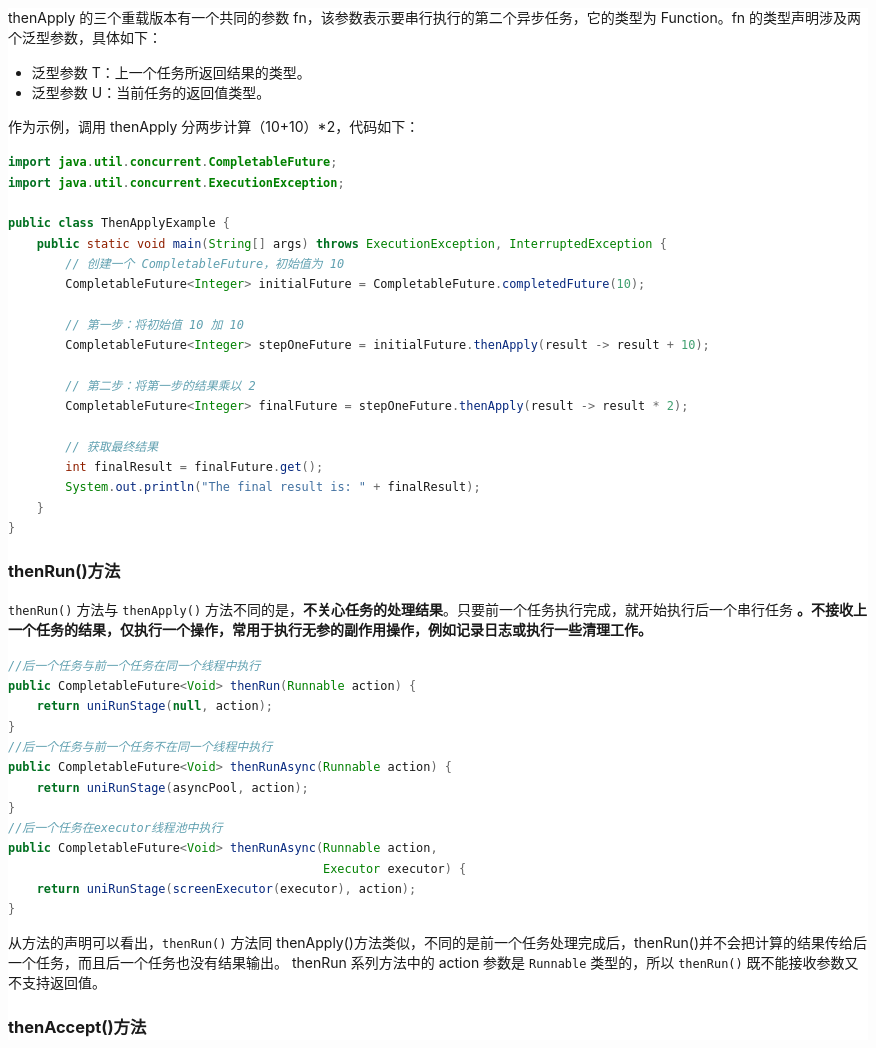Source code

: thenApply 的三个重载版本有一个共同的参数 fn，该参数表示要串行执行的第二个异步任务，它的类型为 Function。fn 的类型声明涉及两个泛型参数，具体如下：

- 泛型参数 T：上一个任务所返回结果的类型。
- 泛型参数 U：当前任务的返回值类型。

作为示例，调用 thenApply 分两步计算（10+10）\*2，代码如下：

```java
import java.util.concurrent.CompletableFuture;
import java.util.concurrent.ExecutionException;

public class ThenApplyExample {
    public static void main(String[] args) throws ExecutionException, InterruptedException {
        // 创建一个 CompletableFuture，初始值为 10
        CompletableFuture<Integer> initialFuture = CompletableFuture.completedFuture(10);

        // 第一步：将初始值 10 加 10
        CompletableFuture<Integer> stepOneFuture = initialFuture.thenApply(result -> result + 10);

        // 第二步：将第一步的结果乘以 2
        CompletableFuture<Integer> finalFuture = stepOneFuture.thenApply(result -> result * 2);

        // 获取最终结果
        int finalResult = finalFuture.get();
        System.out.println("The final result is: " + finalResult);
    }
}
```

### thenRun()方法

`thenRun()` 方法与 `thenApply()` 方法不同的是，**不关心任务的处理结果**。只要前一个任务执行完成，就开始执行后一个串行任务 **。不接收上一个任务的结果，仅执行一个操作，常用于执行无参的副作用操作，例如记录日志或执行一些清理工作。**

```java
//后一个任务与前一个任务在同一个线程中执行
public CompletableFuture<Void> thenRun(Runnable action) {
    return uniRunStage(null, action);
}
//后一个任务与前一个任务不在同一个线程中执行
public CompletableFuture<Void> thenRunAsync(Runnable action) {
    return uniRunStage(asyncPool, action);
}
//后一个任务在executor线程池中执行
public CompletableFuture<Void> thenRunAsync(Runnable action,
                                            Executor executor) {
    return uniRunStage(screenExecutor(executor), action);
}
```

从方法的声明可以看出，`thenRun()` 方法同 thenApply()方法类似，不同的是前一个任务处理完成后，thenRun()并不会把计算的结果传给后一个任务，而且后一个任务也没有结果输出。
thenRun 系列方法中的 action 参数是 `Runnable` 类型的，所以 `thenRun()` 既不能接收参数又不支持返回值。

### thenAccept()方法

· · · ·

- What you have to do -
Output only the number of lines above holding "import".

- Response to the task -
2